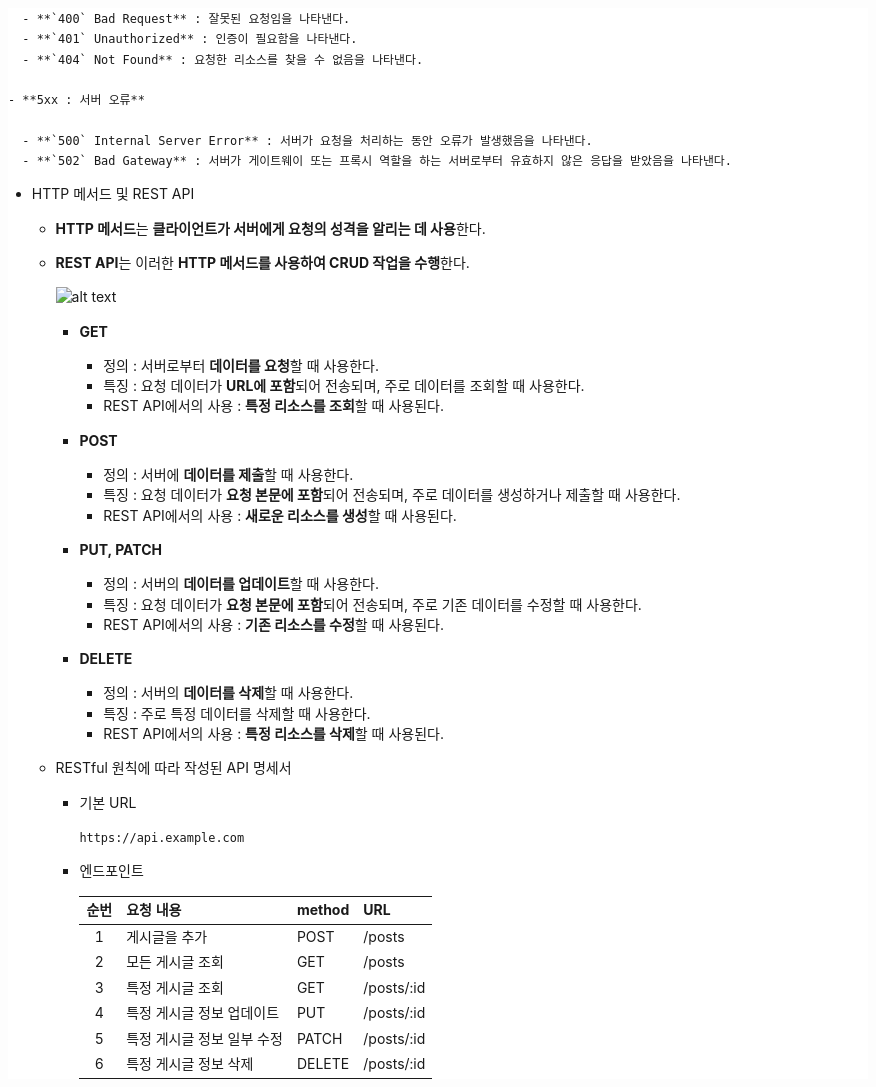      - **`400` Bad Request** : 잘못된 요청임을 나타낸다.
      - **`401` Unauthorized** : 인증이 필요함을 나타낸다.
      - **`404` Not Found** : 요청한 리소스를 찾을 수 없음을 나타낸다.

    - **5xx : 서버 오류**

      - **`500` Internal Server Error** : 서버가 요청을 처리하는 동안 오류가 발생했음을 나타낸다.
      - **`502` Bad Gateway** : 서버가 게이트웨이 또는 프록시 역할을 하는 서버로부터 유효하지 않은 응답을 받았음을 나타낸다.

- HTTP 메서드 및 REST API

  - **HTTP 메서드**는 **클라이언트가 서버에게 요청의 성격을 알리는 데 사용**한다.

  - **REST API**는 이러한 **HTTP 메서드를 사용하여 CRUD 작업을 수행**한다.

    ![alt text](https://teamsparta.notion.site/image/https%3A%2F%2Fprod-files-secure.s3.us-west-2.amazonaws.com%2F83c75a39-3aba-4ba4-a792-7aefe4b07895%2Fcd2cc6f8-e218-4a2b-9a2e-30bcac28755b%2FUntitled.png?table=block&id=37f62a84-0607-4df6-bc4e-ad4ada9ab11e&spaceId=83c75a39-3aba-4ba4-a792-7aefe4b07895&width=1000&userId=&cache=v2)

    - **GET**

      - 정의 : 서버로부터 **데이터를 요청**할 때 사용한다.
      - 특징 : 요청 데이터가 **URL에 포함**되어 전송되며, 주로 데이터를 조회할 때 사용한다.
      - REST API에서의 사용 : **특정 리소스를 조회**할 때 사용된다.

    - **POST**

      - 정의 : 서버에 **데이터를 제출**할 때 사용한다.
      - 특징 : 요청 데이터가 **요청 본문에 포함**되어 전송되며, 주로 데이터를 생성하거나 제출할 때 사용한다.
      - REST API에서의 사용 : **새로운 리소스를 생성**할 때 사용된다.

    - **PUT, PATCH**

      - 정의 : 서버의 **데이터를 업데이트**할 때 사용한다.
      - 특징 : 요청 데이터가 **요청 본문에 포함**되어 전송되며, 주로 기존 데이터를 수정할 때 사용한다.
      - REST API에서의 사용 : **기존 리소스를 수정**할 때 사용된다.

    - **DELETE**

      - 정의 : 서버의 **데이터를 삭제**할 때 사용한다.
      - 특징 : 주로 특정 데이터를 삭제할 때 사용한다.
      - REST API에서의 사용 : **특정 리소스를 삭제**할 때 사용된다.

  - RESTful 원칙에 따라 작성된 API 명세서

    - 기본 URL

      ```
      https://api.example.com
      ```

    - 엔드포인트

      | 순번 | 요청 내용                  | method | URL        |
      | :--: | -------------------------- | ------ | ---------- |
      |  1   | 게시글을 추가              | POST   | /posts     |
      |  2   | 모든 게시글 조회           | GET    | /posts     |
      |  3   | 특정 게시글 조회           | GET    | /posts/:id |
      |  4   | 특정 게시글 정보 업데이트  | PUT    | /posts/:id |
      |  5   | 특정 게시글 정보 일부 수정 | PATCH  | /posts/:id |
      |  6   | 특정 게시글 정보 삭제      | DELETE | /posts/:id |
..............................
Where the string "사용된다" appears in a line of the entries above, return that line.

      - REST API에서의 사용 : **특정 리소스를 조회**할 때 사용된다.
      - REST API에서의 사용 : **새로운 리소스를 생성**할 때 사용된다.
      - REST API에서의 사용 : **기존 리소스를 수정**할 때 사용된다.
      - REST API에서의 사용 : **특정 리소스를 삭제**할 때 사용된다.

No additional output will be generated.